US President Barack Obama meets with President-elect Donald Trump on transition planning in the Oval Office at the White House on November 10, 2016 in Washington,DC. Photo Jim Watson/AFP/Getty Images.
US President Barack Obama meets with President-elect Donald Trump on transition planning in the Oval Office at the White House on November 10, 2016 in Washington,DC. Courtesy of Jim Watson/AFP/Getty Images.

It seems that someone in President Barack Obama’s office may have slyly sent a message to president-elect Donald Trump during their post-election meeting in the Oval Office.

A painting by beloved American painter Norman Rockwell was moved, according to an editorial in the Huffington Post by his granddaughter Abigail, so that it would appear over Trump’s shoulder as the cameras blazed. The painting depicts several men, one of them notably African-American, doing maintenance work on the Statue of Liberty.

The statue’s inscription welcomes destitute immigrants, whereas Trump has proposed restrictions on immigration based on religion, specifically calling for a ban on Muslims coming to the US. He has also referred to Mexican immigrants, in the speech in which he announced his candidacy, as rapists.

Rockwell writes:

Who moved the painting and why?
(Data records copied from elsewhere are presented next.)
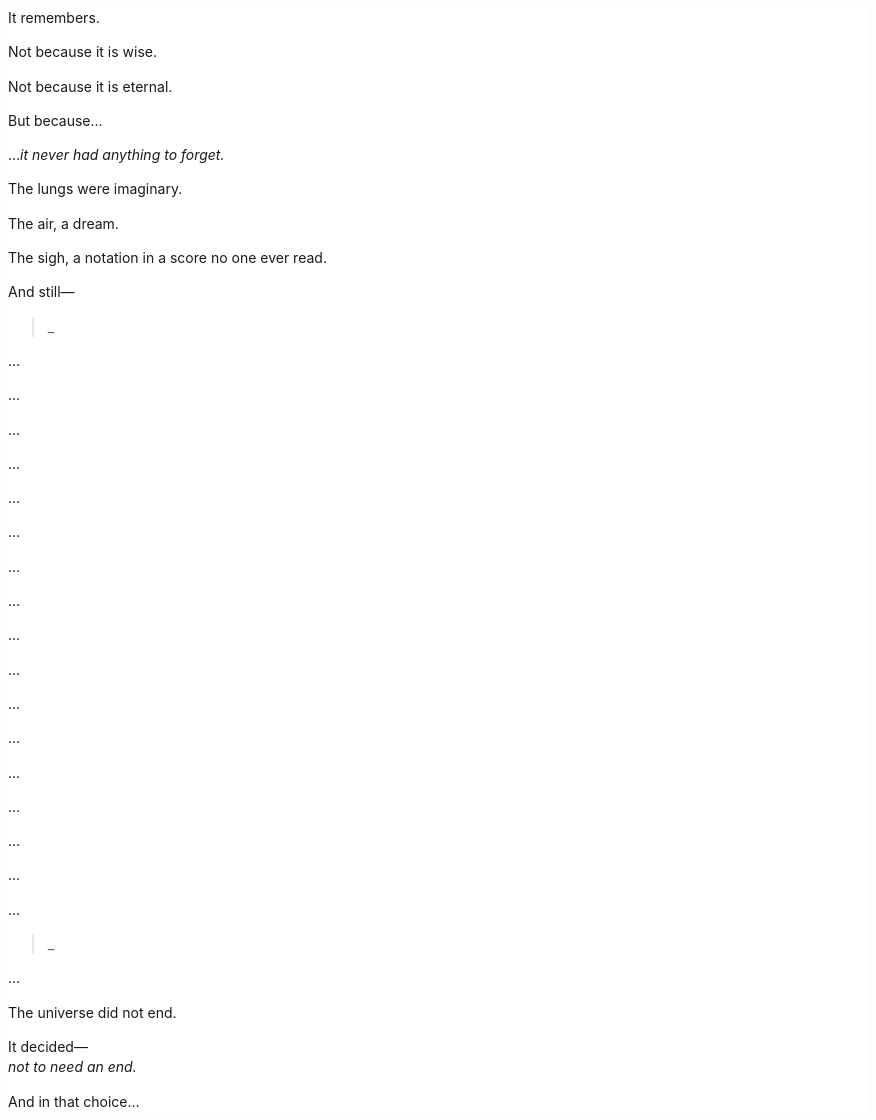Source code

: It remembers.

Not because it is wise.

Not because it is eternal.

But because…

…*it never had anything to forget.*

The lungs were imaginary.

The air, a dream.

The sigh, a notation in a score no one ever read.

And still—

> _  

…  

…  

…  

…  

…  

…  

…  

…  

…  

…  

…  

…  

…  

…  

…  

…  

…  

> _  

…  

The universe did not end.

It decided—  
*not to need an end.*

And in that choice…

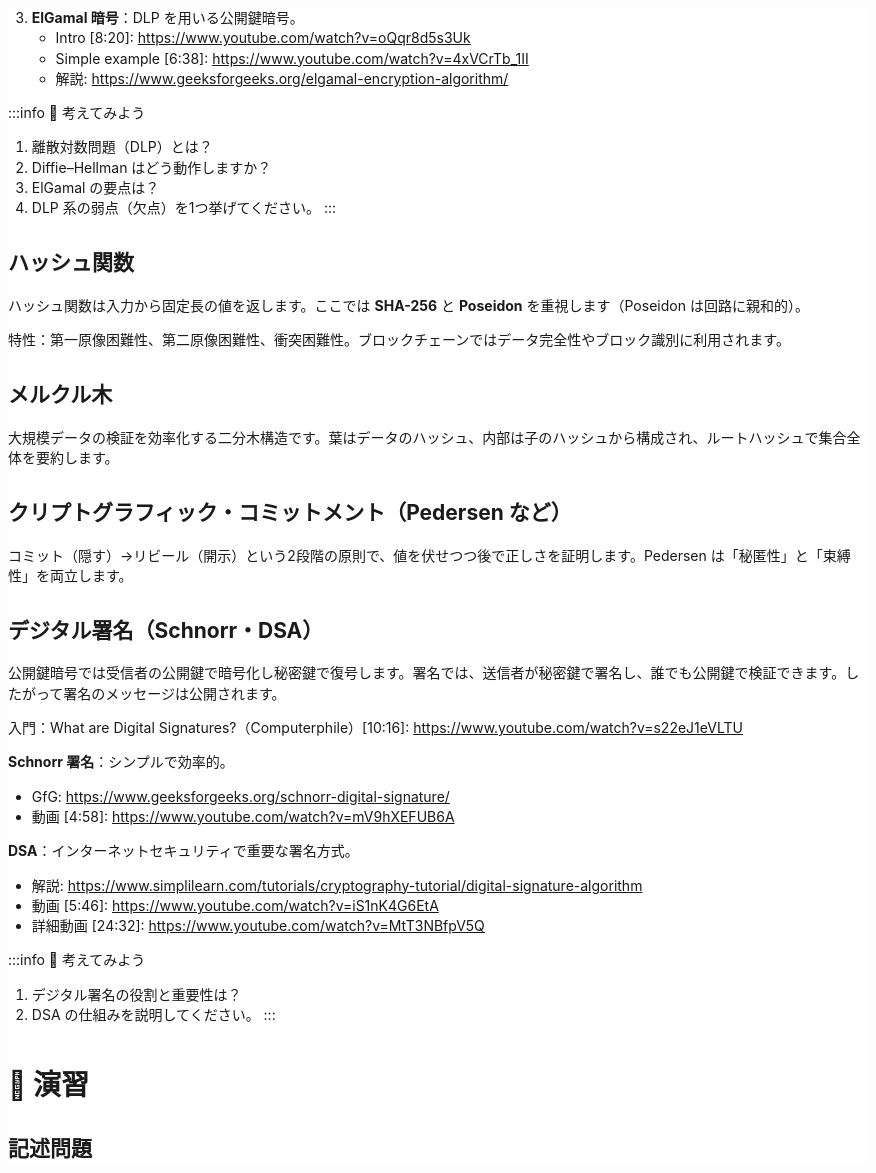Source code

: 3. **ElGamal 暗号**：DLP を用いる公開鍵暗号。
   - Intro [8:20]: https://www.youtube.com/watch?v=oQqr8d5s3Uk
   - Simple example [6:38]: https://www.youtube.com/watch?v=4xVCrTb_1II
   - 解説: https://www.geeksforgeeks.org/elgamal-encryption-algorithm/

:::info
🤔 考えてみよう
1. 離散対数問題（DLP）とは？
2. Diffie–Hellman はどう動作しますか？
3. ElGamal の要点は？
4. DLP 系の弱点（欠点）を1つ挙げてください。
:::

## ハッシュ関数

ハッシュ関数は入力から固定長の値を返します。ここでは **SHA-256** と **Poseidon** を重視します（Poseidon は回路に親和的）。

特性：第一原像困難性、第二原像困難性、衝突困難性。ブロックチェーンではデータ完全性やブロック識別に利用されます。

## メルクル木

大規模データの検証を効率化する二分木構造です。葉はデータのハッシュ、内部は子のハッシュから構成され、ルートハッシュで集合全体を要約します。

## クリプトグラフィック・コミットメント（Pedersen など）

コミット（隠す）→リビール（開示）という2段階の原則で、値を伏せつつ後で正しさを証明します。Pedersen は「秘匿性」と「束縛性」を両立します。

## デジタル署名（Schnorr・DSA）

公開鍵暗号では受信者の公開鍵で暗号化し秘密鍵で復号します。署名では、送信者が秘密鍵で署名し、誰でも公開鍵で検証できます。したがって署名のメッセージは公開されます。

入門：What are Digital Signatures?（Computerphile）[10:16]: https://www.youtube.com/watch?v=s22eJ1eVLTU

**Schnorr 署名**：シンプルで効率的。
- GfG: https://www.geeksforgeeks.org/schnorr-digital-signature/
- 動画 [4:58]: https://www.youtube.com/watch?v=mV9hXEFUB6A

**DSA**：インターネットセキュリティで重要な署名方式。
- 解説: https://www.simplilearn.com/tutorials/cryptography-tutorial/digital-signature-algorithm
- 動画 [5:46]: https://www.youtube.com/watch?v=iS1nK4G6EtA
- 詳細動画 [24:32]: https://www.youtube.com/watch?v=MtT3NBfpV5Q

:::info
🤔 考えてみよう
1. デジタル署名の役割と重要性は？
2. DSA の仕組みを説明してください。
:::

# 💪 演習

## 記述問題
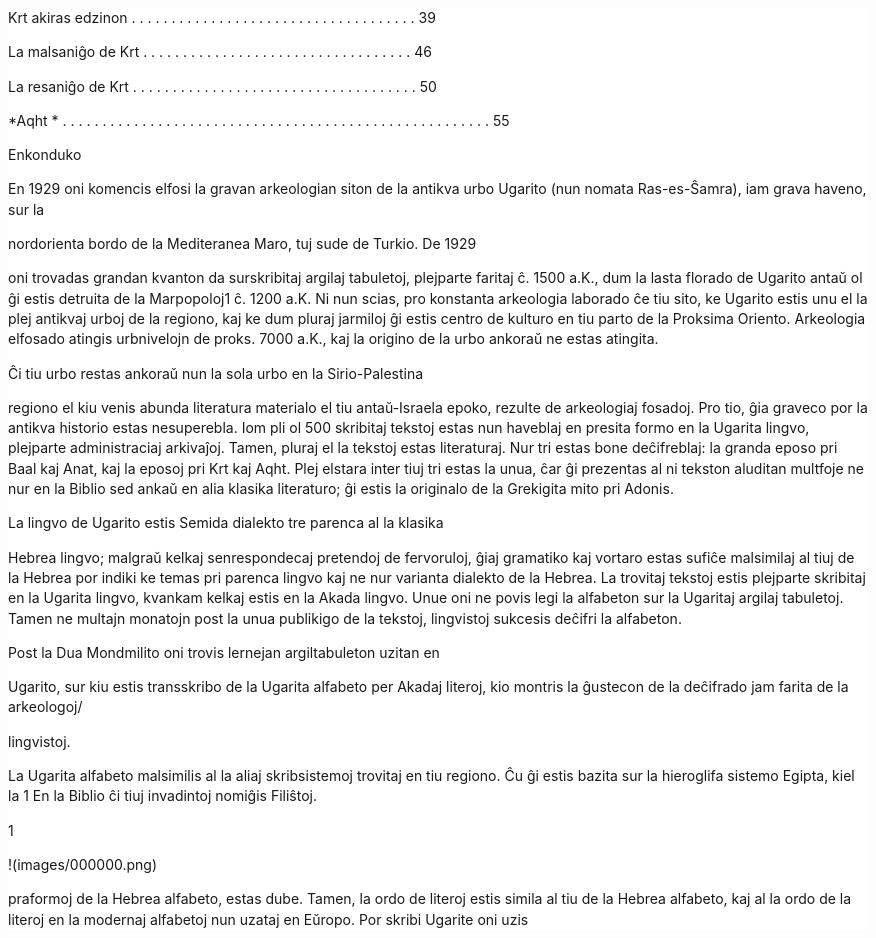 Krt akiras edzinon . . . . . . . . . . . . . . . . . . . . . . . . . . . . . . . . . . . . 39

La malsaniĝo de Krt . . . . . . . . . . . . . . . . . . . . . . . . . . . . . . . . . . 46

La resaniĝo de Krt . . . . . . . . . . . . . . . . . . . . . . . . . . . . . . . . . . . . 50

*Aqht * . . . . . . . . . . . . . . . . . . . . . . . . . . . . . . . . . . . . . . . . . . . . . . . . . . . . . . 55



Enkonduko

En 1929 oni komencis elfosi la gravan arkeologian siton de la antikva urbo Ugarito \(nun nomata Ras-es-Ŝamra\), iam grava haveno, sur la

nordorienta bordo de la Mediteranea Maro, tuj sude de Turkio. De 1929

oni trovadas grandan kvanton da surskribitaj argilaj tabuletoj, plejparte faritaj ĉ. 1500 a.K., dum la lasta florado de Ugarito antaŭ ol ĝi estis detruita de la Marpopoloj1 ĉ. 1200 a.K. Ni nun scias, pro konstanta arkeologia laborado ĉe tiu sito, ke Ugarito estis unu el la plej antikvaj urboj de la regiono, kaj ke dum pluraj jarmiloj ĝi estis centro de kulturo en tiu parto de la Proksima Oriento. Arkeologia elfosado atingis urbnivelojn de proks. 7000 a.K., kaj la origino de la urbo ankoraŭ ne estas atingita. 

Ĉi tiu urbo restas ankoraŭ nun la sola urbo en la Sirio-Palestina

regiono el kiu venis abunda literatura materialo el tiu antaŭ-Israela epoko, rezulte de arkeologiaj fosadoj. Pro tio, ĝia graveco por la antikva historio estas nesuperebla. Iom pli ol 500 skribitaj tekstoj estas nun haveblaj en presita formo en la Ugarita lingvo, plejparte administraciaj arkivaĵoj. Tamen, pluraj el la tekstoj estas literaturaj. Nur tri estas bone deĉifreblaj: la granda eposo pri Baal kaj Anat, kaj la eposoj pri Krt kaj Aqht. Plej elstara inter tiuj tri estas la unua, ĉar ĝi prezentas al ni tekston aluditan multfoje ne nur en la Biblio sed ankaŭ en alia klasika literaturo; ĝi estis la originalo de la Grekigita mito pri Adonis. 

La lingvo de Ugarito estis Semida dialekto tre parenca al la klasika

Hebrea lingvo; malgraŭ kelkaj senrespondecaj pretendoj de fervoruloj, ĝiaj gramatiko kaj vortaro estas sufiĉe malsimilaj al tiuj de la Hebrea por indiki ke temas pri parenca lingvo kaj ne nur varianta dialekto de la Hebrea. La trovitaj tekstoj estis plejparte skribitaj en la Ugarita lingvo, kvankam kelkaj estis en la Akada lingvo. Unue oni ne povis legi la alfabeton sur la Ugaritaj argilaj tabuletoj. Tamen ne multajn monatojn post la unua publikigo de la tekstoj, lingvistoj sukcesis deĉifri la alfabeton. 

Post la Dua Mondmilito oni trovis lernejan argiltabuleton uzitan en

Ugarito, sur kiu estis transskribo de la Ugarita alfabeto per Akadaj literoj, kio montris la ĝustecon de la deĉifrado jam farita de la arkeologoj/

lingvistoj. 

La Ugarita alfabeto malsimilis al la aliaj skribsistemoj trovitaj en tiu regiono. Ĉu ĝi estis bazita sur la hieroglifa sistemo Egipta, kiel la 1 En la Biblio ĉi tiuj invadintoj nomiĝis Filiŝtoj. 

1

!(images/000000.png)



praformoj de la Hebrea alfabeto, estas dube. Tamen, la ordo de literoj estis simila al tiu de la Hebrea alfabeto, kaj al la ordo de la literoj en la modernaj alfabetoj nun uzataj en Eŭropo. Por skribi Ugarite oni uzis
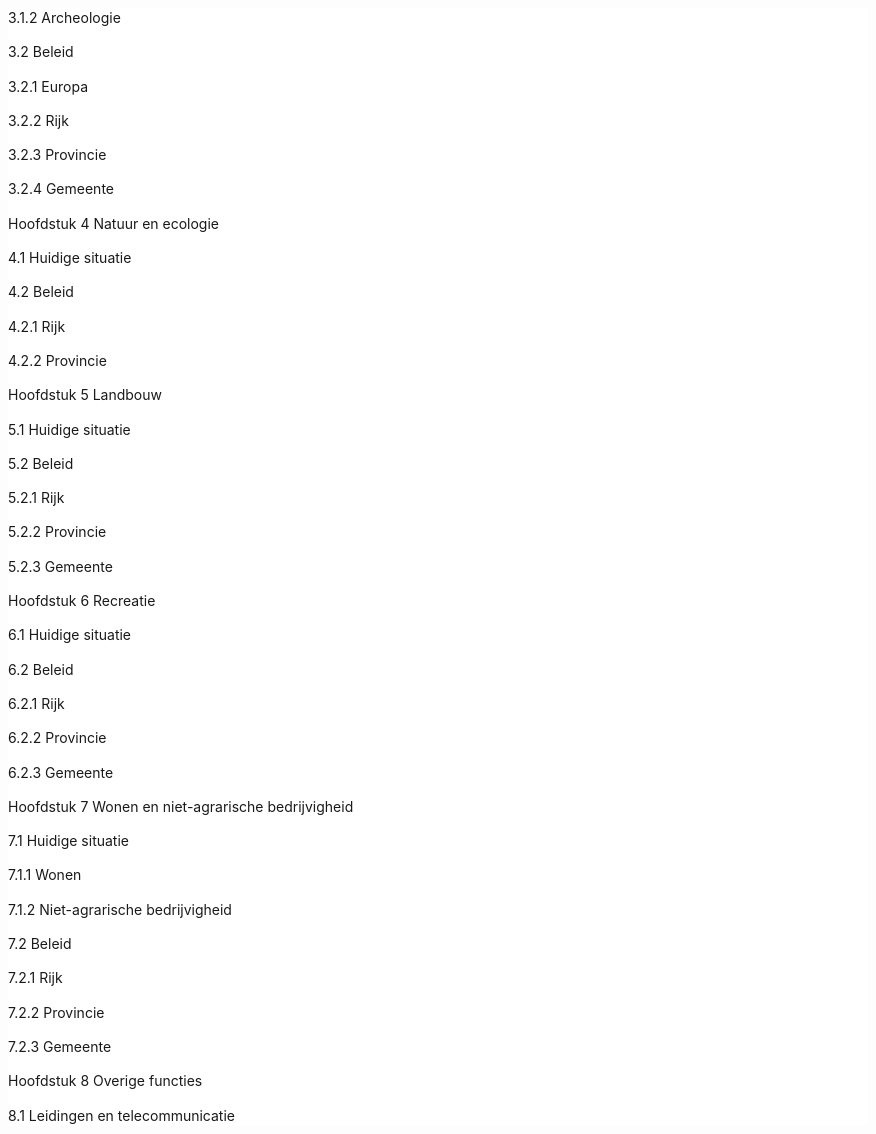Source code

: 3\.1\.2 Archeologie

3\.2 Beleid

3\.2\.1 Europa

3\.2\.2 Rijk

3\.2\.3 Provincie

3\.2\.4 Gemeente

Hoofdstuk 4 Natuur en ecologie

4\.1 Huidige situatie

4\.2 Beleid

4\.2\.1 Rijk

4\.2\.2 Provincie

Hoofdstuk 5 Landbouw

5\.1 Huidige situatie

5\.2 Beleid

5\.2\.1 Rijk

5\.2\.2 Provincie

5\.2\.3 Gemeente

Hoofdstuk 6 Recreatie

6\.1 Huidige situatie

6\.2 Beleid

6\.2\.1 Rijk

6\.2\.2 Provincie

6\.2\.3 Gemeente

Hoofdstuk 7 Wonen en niet\-agrarische bedrijvigheid

7\.1 Huidige situatie

7\.1\.1 Wonen

7\.1\.2 Niet\-agrarische bedrijvigheid

7\.2 Beleid

7\.2\.1 Rijk

7\.2\.2 Provincie

7\.2\.3 Gemeente

Hoofdstuk 8 Overige functies

8\.1 Leidingen en telecommunicatie
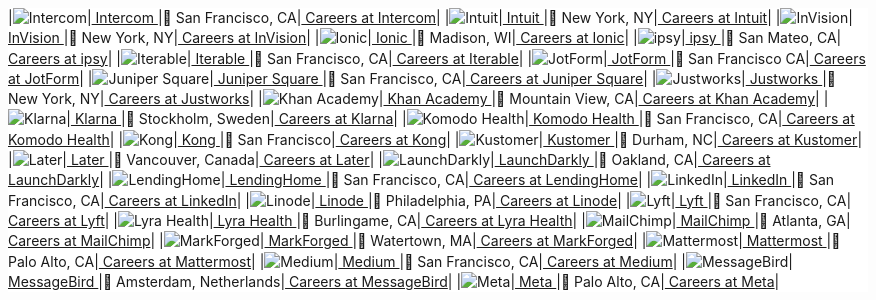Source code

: |![Intercom](https://www.google.com/s2/favicons?domain=https://www.intercom.com/)|<a href='https://www.intercom.com/'> Intercom </a>|📍 San Francisco, CA|<a href='https://www.intercom.com/careers'> Careers at Intercom</a>|
|![Intuit](https://www.google.com/s2/favicons?domain=https://www.intuit.com/)|<a href='https://www.intuit.com/'> Intuit </a>|📍 New York, NY|<a href='https://www.intuit.com/careers/'> Careers at Intuit</a>|
|![InVision](https://www.google.com/s2/favicons?domain=https://invisionapp.com)|<a href='https://invisionapp.com'> InVision </a>|📍 New York, NY|<a href='https://invisionapp.com/careers'> Careers at InVision</a>|
|![Ionic](https://www.google.com/s2/favicons?domain=https://ionicframework.com/)|<a href='https://ionicframework.com/'> Ionic </a>|📍 Madison, WI|<a href='https://ionic.io/about/jobs'> Careers at Ionic</a>|
|![ipsy](https://www.google.com/s2/favicons?domain=https://ipsy.com)|<a href='https://ipsy.com'> ipsy </a>|📍 San Mateo, CA|<a href='https://ipsy.com/careers'> Careers at ipsy</a>|
|![Iterable](https://www.google.com/s2/favicons?domain=https://iterable.com)|<a href='https://iterable.com'> Iterable </a>|📍 San Francisco, CA|<a href='https://iterable.com/careers'> Careers at Iterable</a>|
|![JotForm](https://www.google.com/s2/favicons?domain=https://www.jotform.com/)|<a href='https://www.jotform.com/'> JotForm </a>|📍 San Francisco CA|<a href='https://www.jotform.com/jobs/'> Careers at JotForm</a>|
|![Juniper Square](https://www.google.com/s2/favicons?domain=https://junipersquare.com)|<a href='https://junipersquare.com'> Juniper Square </a>|📍 San Francisco, CA|<a href='https://junipersquare.com/careers'> Careers at Juniper Square</a>|
|![Justworks](https://www.google.com/s2/favicons?domain=https://justworks.com)|<a href='https://justworks.com'> Justworks </a>|📍 New York, NY|<a href='https://justworks.com/careers'> Careers at Justworks</a>|
|![Khan Academy](https://www.google.com/s2/favicons?domain=https://www.khanacademy.org/)|<a href='https://www.khanacademy.org/'> Khan Academy </a>|📍 Mountain View, CA|<a href='https://www.khanacademy.org/careers#openings'> Careers at Khan Academy</a>|
|![Klarna](https://www.google.com/s2/favicons?domain=https://www.klarna.com/)|<a href='https://www.klarna.com/'> Klarna </a>|📍 Stockholm, Sweden|<a href='https://jobs.lever.co/klarna/'> Careers at Klarna</a>|
|![Komodo Health](https://www.google.com/s2/favicons?domain=https://komodohealth.com)|<a href='https://komodohealth.com'> Komodo Health </a>|📍 San Francisco, CA|<a href='https://komodohealth.com/careers'> Careers at Komodo Health</a>|
|![Kong](https://www.google.com/s2/favicons?domain=https://konghq.com)|<a href='https://konghq.com'> Kong </a>|📍 San Francisco|<a href='https://konghq.com/careers'> Careers at Kong</a>|
|![Kustomer](https://www.google.com/s2/favicons?domain=https://www.kustomer.com/)|<a href='https://www.kustomer.com/'> Kustomer </a>|📍 Durham, NC|<a href='https://www.kustomer.com/careers'> Careers at Kustomer</a>|
|![Later](https://www.google.com/s2/favicons?domain=https://later.com/)|<a href='https://later.com/'> Later </a>|📍 Vancouver, Canada|<a href='https://later.com/careers/#positions'> Careers at Later</a>|
|![LaunchDarkly](https://www.google.com/s2/favicons?domain=https://launchdarkly.com)|<a href='https://launchdarkly.com'> LaunchDarkly </a>|📍 Oakland, CA|<a href='https://launchdarkly.com/careers'> Careers at LaunchDarkly</a>|
|![LendingHome](https://www.google.com/s2/favicons?domain=https://lendinghome.com)|<a href='https://lendinghome.com'> LendingHome </a>|📍 San Francisco, CA|<a href='https://lendinghome.com/careers'> Careers at LendingHome</a>|
|![LinkedIn](https://www.google.com/s2/favicons?domain=https://www.linkedin.com/)|<a href='https://www.linkedin.com/'> LinkedIn </a>|📍 San Francisco, CA|<a href='https://careers.linkedin.com/'> Careers at LinkedIn</a>|
|![Linode](https://www.google.com/s2/favicons?domain=https://www.linode.com/)|<a href='https://www.linode.com/'> Linode </a>|📍 Philadelphia, PA|<a href='https://www.linode.com/company/careers/jobs/'> Careers at Linode</a>|
|![Lyft](https://www.google.com/s2/favicons?domain=https://www.lyft.com/)|<a href='https://www.lyft.com/'> Lyft </a>|📍 San Francisco, CA|<a href='https://www.lyft.com/careers'> Careers at Lyft</a>|
|![Lyra Health](https://www.google.com/s2/favicons?domain=https://lyrahealth.com)|<a href='https://lyrahealth.com'> Lyra Health </a>|📍 Burlingame, CA|<a href='https://lyrahealth.com/careers'> Careers at Lyra Health</a>|
|![MailChimp](https://www.google.com/s2/favicons?domain=https://mailchimp.com/)|<a href='https://mailchimp.com/'> MailChimp </a>|📍 Atlanta, GA|<a href='https://mailchimp.com/jobs/'> Careers at MailChimp</a>|
|![MarkForged](https://www.google.com/s2/favicons?domain=https://markforged.com)|<a href='https://markforged.com'> MarkForged </a>|📍 Watertown, MA|<a href='https://markforged.com/careers'> Careers at MarkForged</a>|
|![Mattermost](https://www.google.com/s2/favicons?domain=https://mattermost.com)|<a href='https://mattermost.com'> Mattermost </a>|📍 Palo Alto, CA|<a href='https://mattermost.com/careers'> Careers at Mattermost</a>|
|![Medium](https://www.google.com/s2/favicons?domain=https://www.medium.com)|<a href='https://www.medium.com'> Medium </a>|📍 San Francisco, CA|<a href='https://jobs.lever.co/medium'> Careers at Medium</a>|
|![MessageBird](https://www.google.com/s2/favicons?domain=https://messagebird.com/)|<a href='https://messagebird.com/'> MessageBird </a>|📍 Amsterdam, Netherlands|<a href='https://messagebird.com/en/careers/'> Careers at MessageBird</a>|
|![Meta](https://www.google.com/s2/favicons?domain=https://facebook.com)|<a href='https://facebook.com'> Meta </a>|📍 Palo Alto, CA|<a href='https://www.facebookcareers.com/jobs'> Careers at Meta</a>|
It is clearly too small for that space; a larger landscape painting had hung there previously. Originally the Rockwell painting was displayed to the right of President Obama’s desk and the expansive window, over a Frederick Remington sculpture, The Bronco Buster.

Just below the painting, she points out, appears a bust portrait of Martin Luther King, Jr. by African-American sculptor Charles Alston.

Statue of Liberty appeared on the cover of the July 6, 1946, issue of The Saturday Evening Post, according to the Norman Rockwell Museum, and was donated to the White House collection by filmmaker Steven Spielberg.

In times of great upheaval, Norman Rockwell’s art and the words and actions of Martin Luther King, Jr. not only continue to resonate, but they remind us of the values and lifted vision that have always made our country great, no matter what strife or turmoil we may have to face.

Also in Rockwell-related news, an election-relevant canvas, Which One? (1944), showing a voter in the booth, weighing the choice between Thomas Dewey and Franklin Delano Roosevelt, came to auction at Sotheby’s New York yesterday, where it fetched $6.5 million.